On January 12, The US Embassy in Colombo, Sri Lanka released a statement about US Ambassador at-Large for War Crimes Stephan J. Rapp’s visit to the country:

Ambassador Stephen J. Rapp visited Sri Lanka from January 6-11 to meet with government and political leaders, civil society, and to tour former conflict zones.  He heard about the progress made since the conflict, but also the Sri Lankan people’s continuing desire for reconciliation, justice and accountability.

During Ambassador Rapp’s discussions, he listened to eyewitness accounts about serious human rights abuses and violations of international humanitarian law, including those that occurred at the end of the war. In that context the government of the United States encourages the government of Sri Lanka to seek the truth through independent and credible investigations, and where relevant, have prosecutions.

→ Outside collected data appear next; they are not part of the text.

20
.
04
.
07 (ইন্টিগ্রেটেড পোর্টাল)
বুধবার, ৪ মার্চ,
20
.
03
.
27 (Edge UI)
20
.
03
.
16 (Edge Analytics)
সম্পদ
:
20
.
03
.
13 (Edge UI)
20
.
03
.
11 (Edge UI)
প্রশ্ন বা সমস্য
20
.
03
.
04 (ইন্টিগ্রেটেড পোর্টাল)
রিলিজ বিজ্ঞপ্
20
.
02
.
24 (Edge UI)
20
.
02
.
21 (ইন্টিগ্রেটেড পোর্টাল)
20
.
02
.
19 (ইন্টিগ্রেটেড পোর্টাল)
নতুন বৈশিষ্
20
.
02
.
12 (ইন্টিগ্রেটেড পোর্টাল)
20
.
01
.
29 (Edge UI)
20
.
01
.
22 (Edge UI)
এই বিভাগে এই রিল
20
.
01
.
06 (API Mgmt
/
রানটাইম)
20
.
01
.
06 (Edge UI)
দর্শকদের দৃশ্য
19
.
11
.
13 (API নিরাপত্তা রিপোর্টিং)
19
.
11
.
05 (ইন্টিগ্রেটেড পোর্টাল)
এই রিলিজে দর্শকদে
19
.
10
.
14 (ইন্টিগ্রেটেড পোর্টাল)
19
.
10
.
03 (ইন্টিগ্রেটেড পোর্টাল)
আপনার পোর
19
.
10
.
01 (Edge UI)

Below is the photo that the Embassy Colombo tweeted of  Ambassador Rapp  with US Ambassador to Sri Lanka Michele Sison visiting St. Anthony’s ground near Putumatalan last week.  We hope we won’t hear this week that this is a “rogue” tweet.

Screen Shot 2014-01-12

Ambassador Sisson and Stephan J. Rapp, US Ambassador at-Large for War Crimes, at St. Anthony’s ground near Putumatalan in Puthukkudiyirippu, northern Sri Lanka

The photo above is reportedly the site where the Sri Lankan army killed hundreds of families towards the end of the civil war in 2009. Last Thursday, protesters in Colombo marched to the U.S. Embassy. Sri Lankan External Affairs Minister Prof.G.L.Peiris had also protested over the “unconventional news leads.”